Mexican Shrimp Cocktail Recipe
This recipe for Mexican shrimp cocktail shooters is a guaranteed run away hit of an appetizer.
- 2 Pounds Poached Shrimp peeled. *save some with tails on for garnish
- ½ Large Cucumber finely diced
- ¼ Cup Red Onion finely diced
- ½ Bunch Cilantro
- 1 Mango finely diced
- ¼ Cup Corn Kernels
- 2 Limes zested and squeezed
- 1 Large Avocado diced
- 1 12 oz. Jar Cocktail Sauce
- Dash of Salt
- Finely dice a cucumber. I leave the seeds in and the skin on. I like the deep green color of the skin but if you don’t, go ahead and remove the skin and/or the seeds.
- Finely, I mean, FINELY dice a ¼ cup of red onion. You don’t want to chomp down on big pieces of onion. I used a red onion but if you just have a white or yellow onion, that will work too.
- Chop a half bunch of cilantro. If you love cilantro, add the whole bunch. If you are not a fan, just do a ¼ of a bunch of cilantro. Please don’t leave it out completely. This Mexican shrimp cocktail recipe NEEDS cilantro.
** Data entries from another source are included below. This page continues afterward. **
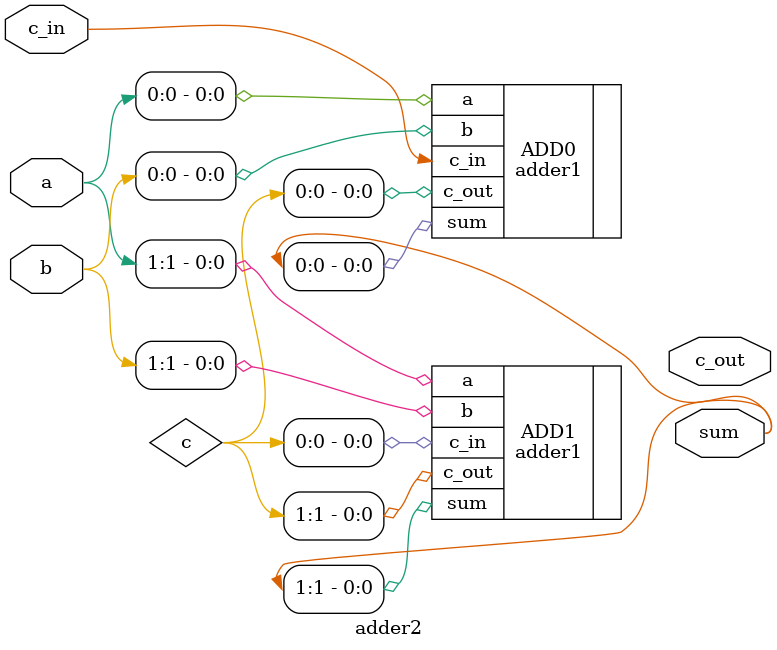
<source format=sv>
module adder2(a, b, c_in, sum, c_out);
  input wire [1:0] a;
  input wire [1:0] b;
  input wire c_in;

  output wire [1:0] sum;
  output wire c_out;
  wire [1:0] c;

  adder1 ADD0 (
    .a(a[0]), .b(b[0]), .c_in(c_in), .sum(sum[0]), .c_out(c[0])
  );
  adder1 ADD1 (
    .a(a[1]), .b(b[1]), .c_in(c[0]), .sum(sum[1]), .c_out(c[1])
  );
endmodule
</source>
- Finely dice a medium sized ripe mango. Not sure how to peel and dice a mango?
- Zest and juice two limes. I use a microplane zester.
- Add the corn. I use frozen corn kernels and I do not cook them.
- Lastly add 1 large avocado or 2 small avocados, diced.
- Remove the shells of the shrimp and dice the shrimp into bite sized pieces.
- Combine all the ingredients with the cocktail sauce.
- Season with a pinch of salt.
- Add the hot sauce and/or the jalapeno pepper.
- Refrigerate for an hour so the flavors can develop and marry together.